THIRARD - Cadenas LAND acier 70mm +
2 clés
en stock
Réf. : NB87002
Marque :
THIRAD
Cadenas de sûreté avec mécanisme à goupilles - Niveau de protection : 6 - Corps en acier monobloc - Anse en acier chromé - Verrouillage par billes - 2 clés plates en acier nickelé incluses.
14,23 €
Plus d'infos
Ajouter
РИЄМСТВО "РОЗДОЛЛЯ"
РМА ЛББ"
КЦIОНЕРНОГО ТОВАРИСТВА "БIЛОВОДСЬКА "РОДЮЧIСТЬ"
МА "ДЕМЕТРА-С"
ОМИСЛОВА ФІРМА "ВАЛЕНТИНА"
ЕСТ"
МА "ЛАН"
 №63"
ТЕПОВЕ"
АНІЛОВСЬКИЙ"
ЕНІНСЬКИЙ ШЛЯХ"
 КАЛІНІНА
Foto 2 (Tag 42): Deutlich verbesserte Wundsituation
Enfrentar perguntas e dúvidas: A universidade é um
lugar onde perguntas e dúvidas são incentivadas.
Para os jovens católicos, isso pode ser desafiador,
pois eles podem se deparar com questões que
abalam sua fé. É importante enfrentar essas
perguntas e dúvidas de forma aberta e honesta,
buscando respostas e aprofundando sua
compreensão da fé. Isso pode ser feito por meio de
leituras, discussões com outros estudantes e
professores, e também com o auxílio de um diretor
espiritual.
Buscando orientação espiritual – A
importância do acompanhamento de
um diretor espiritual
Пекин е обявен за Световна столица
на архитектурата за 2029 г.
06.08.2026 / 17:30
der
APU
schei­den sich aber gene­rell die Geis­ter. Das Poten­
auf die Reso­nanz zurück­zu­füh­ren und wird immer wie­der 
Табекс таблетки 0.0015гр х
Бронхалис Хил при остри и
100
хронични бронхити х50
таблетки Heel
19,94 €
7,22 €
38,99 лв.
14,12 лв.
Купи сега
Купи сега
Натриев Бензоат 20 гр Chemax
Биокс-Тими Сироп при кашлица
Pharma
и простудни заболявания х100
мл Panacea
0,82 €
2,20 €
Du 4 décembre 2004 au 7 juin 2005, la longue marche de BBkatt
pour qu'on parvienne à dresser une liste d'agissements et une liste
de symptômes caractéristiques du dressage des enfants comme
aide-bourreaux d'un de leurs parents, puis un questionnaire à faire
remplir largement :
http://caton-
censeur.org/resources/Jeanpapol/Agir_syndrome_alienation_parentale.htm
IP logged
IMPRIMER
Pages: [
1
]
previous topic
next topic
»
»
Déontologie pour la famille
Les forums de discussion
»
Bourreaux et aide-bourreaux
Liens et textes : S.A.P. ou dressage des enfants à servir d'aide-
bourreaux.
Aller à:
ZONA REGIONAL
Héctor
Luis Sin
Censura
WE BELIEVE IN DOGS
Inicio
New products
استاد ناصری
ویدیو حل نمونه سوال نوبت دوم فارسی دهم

◇ ◇ ◇ ◇ ◇

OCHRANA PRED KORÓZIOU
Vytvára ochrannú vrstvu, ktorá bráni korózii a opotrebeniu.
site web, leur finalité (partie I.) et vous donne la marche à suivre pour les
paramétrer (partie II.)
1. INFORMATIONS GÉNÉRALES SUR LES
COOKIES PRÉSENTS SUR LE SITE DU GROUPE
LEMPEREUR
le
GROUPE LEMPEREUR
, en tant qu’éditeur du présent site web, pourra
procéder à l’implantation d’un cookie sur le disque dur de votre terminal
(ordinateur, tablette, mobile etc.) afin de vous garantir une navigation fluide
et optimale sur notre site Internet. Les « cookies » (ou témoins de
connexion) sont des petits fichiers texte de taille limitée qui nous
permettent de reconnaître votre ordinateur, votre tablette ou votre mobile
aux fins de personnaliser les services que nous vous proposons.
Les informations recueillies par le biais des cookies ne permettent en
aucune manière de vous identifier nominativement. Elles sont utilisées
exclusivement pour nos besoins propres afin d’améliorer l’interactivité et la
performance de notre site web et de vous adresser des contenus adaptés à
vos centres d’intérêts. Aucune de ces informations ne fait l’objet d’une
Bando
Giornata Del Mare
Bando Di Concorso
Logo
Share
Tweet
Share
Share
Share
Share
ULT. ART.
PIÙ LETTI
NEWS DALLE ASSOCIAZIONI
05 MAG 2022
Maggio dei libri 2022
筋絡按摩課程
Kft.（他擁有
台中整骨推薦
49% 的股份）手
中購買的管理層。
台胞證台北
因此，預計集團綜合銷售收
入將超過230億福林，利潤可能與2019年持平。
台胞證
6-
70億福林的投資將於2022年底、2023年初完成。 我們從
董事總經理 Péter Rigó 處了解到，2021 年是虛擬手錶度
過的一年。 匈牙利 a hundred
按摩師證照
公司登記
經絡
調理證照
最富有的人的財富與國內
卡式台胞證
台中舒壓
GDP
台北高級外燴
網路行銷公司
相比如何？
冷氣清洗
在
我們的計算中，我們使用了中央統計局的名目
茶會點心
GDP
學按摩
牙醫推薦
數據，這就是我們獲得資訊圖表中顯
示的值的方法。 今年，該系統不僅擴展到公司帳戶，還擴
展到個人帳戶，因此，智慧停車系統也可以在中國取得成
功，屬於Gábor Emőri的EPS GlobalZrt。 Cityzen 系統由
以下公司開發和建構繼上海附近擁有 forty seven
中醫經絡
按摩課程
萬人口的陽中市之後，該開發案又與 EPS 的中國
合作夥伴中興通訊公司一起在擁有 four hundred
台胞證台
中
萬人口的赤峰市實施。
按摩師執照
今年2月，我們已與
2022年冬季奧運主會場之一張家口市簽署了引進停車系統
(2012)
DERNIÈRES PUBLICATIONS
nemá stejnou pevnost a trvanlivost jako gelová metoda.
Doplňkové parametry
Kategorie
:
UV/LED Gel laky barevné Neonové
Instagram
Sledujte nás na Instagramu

◇ ◇ ◇ ◇ ◇

• HOW TO COMPLETE THIS TASK: Put the lines of the data above, from the line containing "THIRARD - Cadenas LAND acier 70mm +" through the line containing "Du 4 décembre", into a JSON list of strings, one string per line, with both of those lines included and blank lines left out.

• SOLUTION TO THE PROBLEM:
[
  "THIRARD - Cadenas LAND acier 70mm +",
  "2 clés",
  "en stock",
  "Réf. : NB87002",
  "Marque :",
  "THIRAD",
  "Cadenas de sûreté avec mécanisme à goupilles - Niveau de protection : 6 - Corps en acier monobloc - Anse en acier chromé - Verrouillage par billes - 2 clés plates en acier nickelé incluses.",
  "14,23 €",
  "Plus d'infos",
  "Ajouter",
  "РИЄМСТВО \"РОЗДОЛЛЯ\"",
  "РМА ЛББ\"",
  "КЦIОНЕРНОГО ТОВАРИСТВА \"БIЛОВОДСЬКА \"РОДЮЧIСТЬ\"",
  "МА \"ДЕМЕТРА-С\"",
  "ОМИСЛОВА ФІРМА \"ВАЛЕНТИНА\"",
  "ЕСТ\"",
  "МА \"ЛАН\"",
  " №63\"",
  "ТЕПОВЕ\"",
  "АНІЛОВСЬКИЙ\"",
  "ЕНІНСЬКИЙ ШЛЯХ\"",
  " КАЛІНІНА",
  "Foto 2 (Tag 42): Deutlich verbesserte Wundsituation",
  "Enfrentar perguntas e dúvidas: A universidade é um",
  "lugar onde perguntas e dúvidas são incentivadas.",
  "Para os jovens católicos, isso pode ser desafiador,",
  "pois eles podem se deparar com questões que",
  "abalam sua fé. É importante enfrentar essas",
  "perguntas e dúvidas de forma aberta e honesta,",
  "buscando respostas e aprofundando sua",
  "compreensão da fé. Isso pode ser feito por meio de",
  "leituras, discussões com outros estudantes e",
  "professores, e também com o auxílio de um diretor",
  "espiritual.",
  "Buscando orientação espiritual – A",
  "importância do acompanhamento de",
  "um diretor espiritual",
  "Пекин е обявен за Световна столица",
  "на архитектурата за 2029 г.",
  "06.08.2026 / 17:30",
  "der",
  "APU",
  "schei­den sich aber gene­rell die Geis­ter. Das Poten­",
  "auf die Reso­nanz zurück­zu­füh­ren und wird immer wie­der ",
  "Табекс таблетки 0.0015гр х",
  "Бронхалис Хил при остри и",
  "100",
  "хронични бронхити х50",
  "таблетки Heel",
  "19,94 €",
  "7,22 €",
  "38,99 лв.",
  "14,12 лв.",
  "Купи сега",
  "Купи сега",
  "Натриев Бензоат 20 гр Chemax",
  "Биокс-Тими Сироп при кашлица",
  "Pharma",
  "и простудни заболявания х100",
  "мл Panacea",
  "0,82 €",
  "2,20 €",
  "Du 4 décembre 2004 au 7 juin 2005, la longue marche de BBkatt"
]